Indemnisation des dommages causés par la chasse et le gibier
Description des services
Les dégâts de gibier donnant lieu à indemnisation sont les dégâts causés par les ongulés, les lapins de garenne et les faisans aux terrains et aux plantes agricoles et forestiers, même si ces derniers ont été séparés du sol mais n'ont pas encore été récoltés.
Les vignobles, jardins, vergers, pépinières, allées, arbres isolés ainsi que les cultures forestières d'autres essences que les essences principales présentes sur le territoire de chasse et les plantations de plein champ de plantes horticoles ou commerciales de grande valeur sont considérés comme des cultures spéciales.
Les clôtures en treillis métallique sont considérées comme des dispositifs de protection habituels, suffisants pour prévenir les dommages causés par le gibier dans des circonstances normales :
- contre le cerf, le daim et le mouflon d'une hauteur d'au moins 1,80 mètre,
- contre le chevreuil d'une hauteur d'au moins 1,50 m,
- contre les sangliers, d'une hauteur d'au moins 1,50 m, fixée à des piquets de manière à ce que les sangliers ne puissent pas la soulever,
- contre les lapins de garenne, d'une hauteur minimale de 1,30 mètre au-dessus du sol, enfouis à au moins 20 cm dans le sol et dont les mailles ne dépassent pas 40 mm.
Dans les districts de chasse où les sangliers sont présents, la clôture en treillis métallique contre les cerfs, les daims, les mouflons et les chevreuils doit dans tous les cas être fixée pour éviter que les sangliers ne la soulèvent.
Les dommages causés par le gibier aux terrains sur lesquels la chasse est suspendue ou interdite ne sont pas remboursés.
Les dommages de chasse sont des dommages résultant d'un exercice abusif de la chasse.

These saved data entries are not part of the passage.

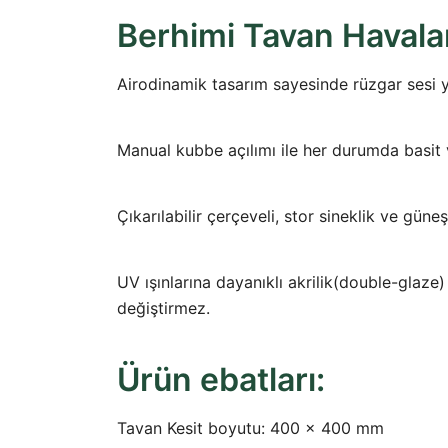
Berhimi Tavan Havala
Airodinamik tasarım sayesinde rüzgar sesi
Manual kubbe açılımı ile her durumda basit ve
Çıkarılabilir çerçeveli, stor sineklik ve güneşl
UV ışınlarına dayanıklı akrilik(double-glaze
değiştirmez.
Ürün ebatları:
Tavan Kesit boyutu: 400 x 400 mm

La personne autorisée à chasser est responsable envers le propriétaire ou la personne ayant le droit d'usage d'un terrain de tout dommage résultant d'un exercice abusif de la chasse ; elle est également responsable des dommages de chasse causés par l'un de ses gardes-chasse ou l'un de ses invités à la chasse.
Quels sont les délais à respecter ?
Le droit à l'indemnisation des dommages causés par le gibier et la chasse s'éteint si la personne lésée ne déclare pas le sinistre à l'autorité compétente dans un délai d'une semaine à compter du moment où elle a eu connaissance du dommage ou aurait pu en avoir connaissance en faisant preuve de la diligence requise.
En cas de dommages causés à des propriétés forestières, il suffit de les déclarer deux fois par an à l'autorité compétente, avant le 1er mai ou le 1er octobre.
Au plus tard une semaine après la déclaration d'un dommage de gibier ou de chasse, la personne lésée doit faire savoir qu'un règlement à l'amiable n'a pas été possible entre elle et la personne tenue à réparation, et fournir des informations sur le montant des dommages. Si un dommage causé par le gibier ou la chasse a été déclaré dans les délais, l'administration de la commune compétente fixe immédiatement un rendez-vous sur le lieu du dommage, avec convocation des parties concernées et d'un estimateur de dommages causés par le gibier désigné, afin de parvenir à un règlement à l'amiable.
Si, lors du rendez-vous sur le lieu du dommage, un accord à l'amiable est conclu, il doit en être fait état dans un procès-verbal qui doit notamment mentionner la nature du dommage, son montant et la date du remboursement ainsi que la répartition des frais de la procédure préliminaire. Il doit être signé par les parties.
Si un accord à l'amiable n'est pas possible, l'estimateur de dégâts de gibier détermine les dommages subis, qui deviennent la base de la décision préalable écrite de l'administration.
Remarque : la grande majorité des dommages causés par le gibier et la chasse sont réglés directement à l'amiable entre la personne lésée et la personne tenue de l'indemniser (en général le locataire de la chasse), de sorte qu'une procédure officielle pour dommages causés par le gibier n'est pas engagée.